RETROMARCIA - Immediata la controreplica a Grillini del generale candidato nel Pd: «Ho visto che alcune mie dichiarazioni stanno suscitando polemiche. Vorrei precisare - ha detto Del Vecchio - che interpretare come un pensiero compiuto qualche frase detta con un po' di ingenuità sarebbe sbagliato». Anche il leader del Pd ha voluto sottolineare il dietrofront del generale sulle sue affermazioni che riguardano i gay. «Ho visto - ha detto Veltroni - che il generale le ha rapidamente corrette e sostanzialmente smentite, confermando la sua piena adesione al programma del Pd. E questo mi pare chiuda ogni possibile polemica che sarebbe strumentale».

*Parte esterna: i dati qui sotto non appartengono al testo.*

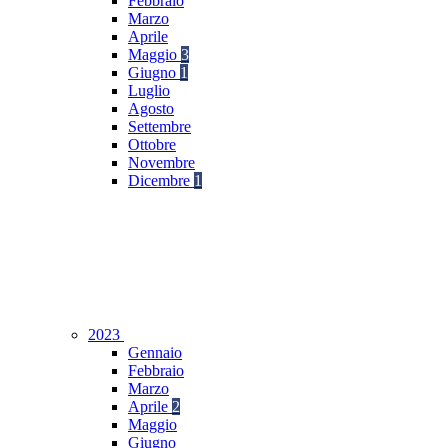
Febbraio
Marzo
Aprile
Maggio
3
Giugno
1
Luglio
Agosto
Settembre
Ottobre
Novembre
Dicembre
1
2023
Gennaio
Febbraio
Marzo
Aprile
2
Maggio
Giugno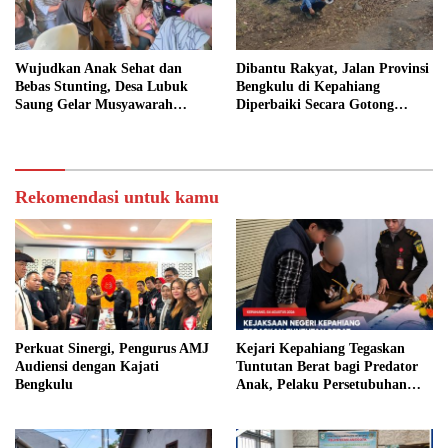
Wujudkan Anak Sehat dan
Dibantu Rakyat, Jalan Provinsi
Bebas Stunting, Desa Lubuk
Bengkulu di Kepahiang
Saung Gelar Musyawarah
Diperbaiki Secara Gotong
Bersama
Royong
Rekomendasi untuk kamu
Perkuat Sinergi, Pengurus AMJ
Kejari Kepahiang Tegaskan
Audiensi dengan Kajati
Tuntutan Berat bagi Predator
Bengkulu
Anak, Pelaku Persetubuhan
Anak Tiri Dituntut 19 Tahun
Penjara, Vonis Hakim 18 Tahun
Penjara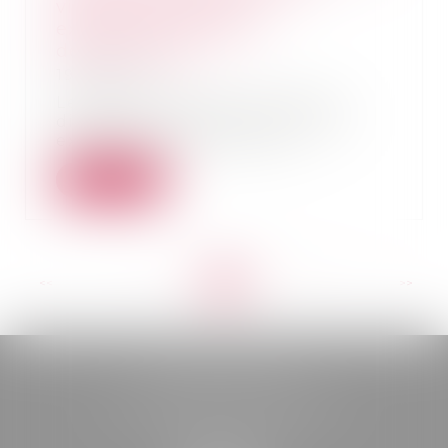
victimes de fissures
expérimentée dans 11
départements
19/09/2025
Le gouvernement a annoncé
dimanche le lancement d'une
expérimentation pour ai...
Lire la suite
<<
<
...
11
12
13
14
15
16
17
...
>
>>
BELOU AVOCATS
85, boulevard Léon Gambetta
46000 CAHORS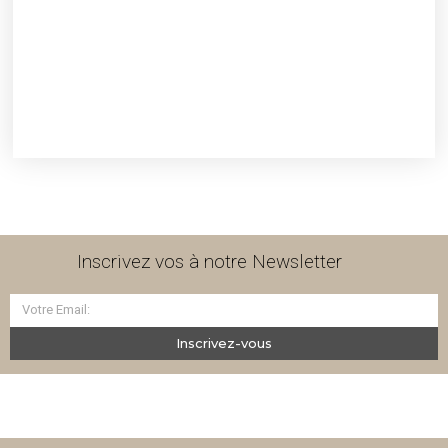
Inscrivez vos à notre Newsletter
Inscrivez-vous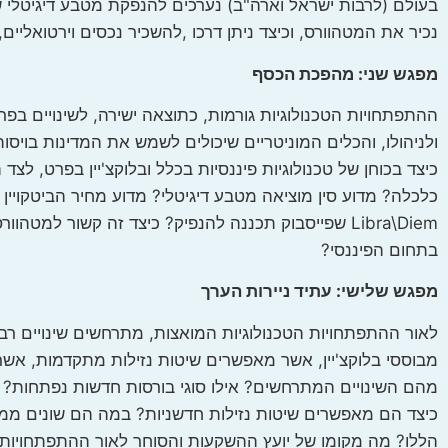
נכיר את המטהוורס, וכיצד ניתן דרכו ,להשכיר נכסים וירטואליים, ולקבל "Royalties". נכיר את ההזדמנויות וכן את האיומים המתעוררים לאור ה
מפגש שני: מהפכת הכסף
ההתפתחויות הטכנולוגיות גורמות, כתוצאה ישירה, לשינויים בפ
ולניהולו, והכלים המוניטריים שיכולים לשמש את המדינות בויסות
כיצד בכוחן של טכנולוגיות פיננסיות בכלל ובלוקצ'יין בפרט, ל
Libra\Diem שפייסבוק תכננה להנפיק? כיצד זה קשור ל
בתחום הפיננסי?
מפגש שלישי: עתיד ניירות הערך
לאור ההתפתחויות הטכנולוגיות המואצות, מתרחשים שינויים רבים
מבוססי בלוקצ'יין, אשר מאפשרים שיטות נזילות מתקדמות, אשר ח
הללו? מה מקומו של יועץ ההשקעות והסוחר לאור ההתפתחויות ה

CRITICHE - Ma alla dura reazione di Grillini sulle dichiarazioni di Del Vecchio si sono aggiunte via altre critiche. Per il ministro Paolo Ferrero «il Partito Democratico potrà anche definirsi riformista ma certo non è di sinistra». «Dopo la mafia, che aveva dichiarato che un gay non può appartenere alla "famiglia", ora abbiamo anche la notifica che un gay non può essere militare» ha detto il senatore Gianpaolo Silvestri, candidato della Sinistra l'Arcobaleno in Sicilia per il Senato.